Yok anticipó el Rosh hashaná

Se realizó el ayer al aire libre, en la intersección de Armenia y Costa Rica, el festival artístico y multidisciplinario para anticiparse a «Rosh hashaná», año nuevo judío que recibe el 5771 entre el miércoles y el jueves. Como se viene repitiendo hace ya algunos años, siempre en la misma plaza de Palermo, pasó el «Pesaj urbano»(Pascua judía), se sumará el «Sucot urbano» (fiesta de las cabañas, el próximo 25 de septiembre) y se presentó ayer el «Rosh hasaná urbano».

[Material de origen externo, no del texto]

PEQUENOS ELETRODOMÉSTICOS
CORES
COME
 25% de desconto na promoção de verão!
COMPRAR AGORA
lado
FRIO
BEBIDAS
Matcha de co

La iniciativa de la asociación Yok volvió a combinar la música, la instalación urbana, un espacio para charlas y una feria de sabores y diseños. La propuesta musical aportó nuevos grupos e intérpretes que resignifican la música klezmer, donde se escuchan arreglos a los clásicos jasídicos y novedosas incorporaciones instrumentales como la percusión con cajones, donde históricamente primó la flauta traversa o el acordeón. Al mediodía comenzó a sonar el grupo Amijaie, y continuaron durante toda la tarde Balkan Spice, Dovoie Sestri, Segundo Mundo y Pequeña Orquesta Klezmer Gypsyiddishe Brass Band.

Años atrás se destacó el dúo que popularizó desde fines de los 90 la música klezmer en el país: Marcelo Moguilevsky y César Lerner. En cambio esta vez se optó por dar lugar a las nuevas generaciones de artistas, con música característica de la tradición judía, mediante la interpretación de clásicos del género y composiciones originales, además de una importante cuota de improvisación e interacción con el público que siempre se animó a bailar y hasta armó rondas. Los grupos klezmer están conformados por acordeón, piano, clarinete, flautas dulces, armónica y las voces, con melodías que en muchos casos exceden la tradición estrictamente judía y resuenan a compositores de raíces musicales similares como Goran Bregovic o hasta Emir Kusturica, y la más conocida a nivel local, Babel Orquesta. Esta vez se optó por no convocar grupos demasiado «modernos», como los que abundan en fiestas de casamiento judíos o bar mitzvot. Allí tocan muchas veces bandas que combinan el tradicional Hava nagilah con la música electrónica y hasta con «Los Beatles». Innovaciones eclécticas del nuevo milenio.

En cuanto a las instalaciones artísticas, se montaron diferentes sectores bajo los temas «Memoria» (con ladrillos caídos para recordar el atentado a la AMIA) «Identidad» (con muchos espejos que invitaban a reflejarse y preguntarse por el ser judío) «Introspección» (con valijas que buscaban un viaje al pasado y los recuerdos) «Celebración», «Los orígenes», etc.

La gastronomía ofrecía desde manzanas con miel (la tradición indica que debe ser el primer bocado del año para que sea dulce) falafel, knishes o kipes, pero se vendían además objetos con leyendas humorísticas como «Orgullo goi», «Coolpa» o «El amor es kosher». Una muy buena manera de sumar celebraciones y restar solemnidad.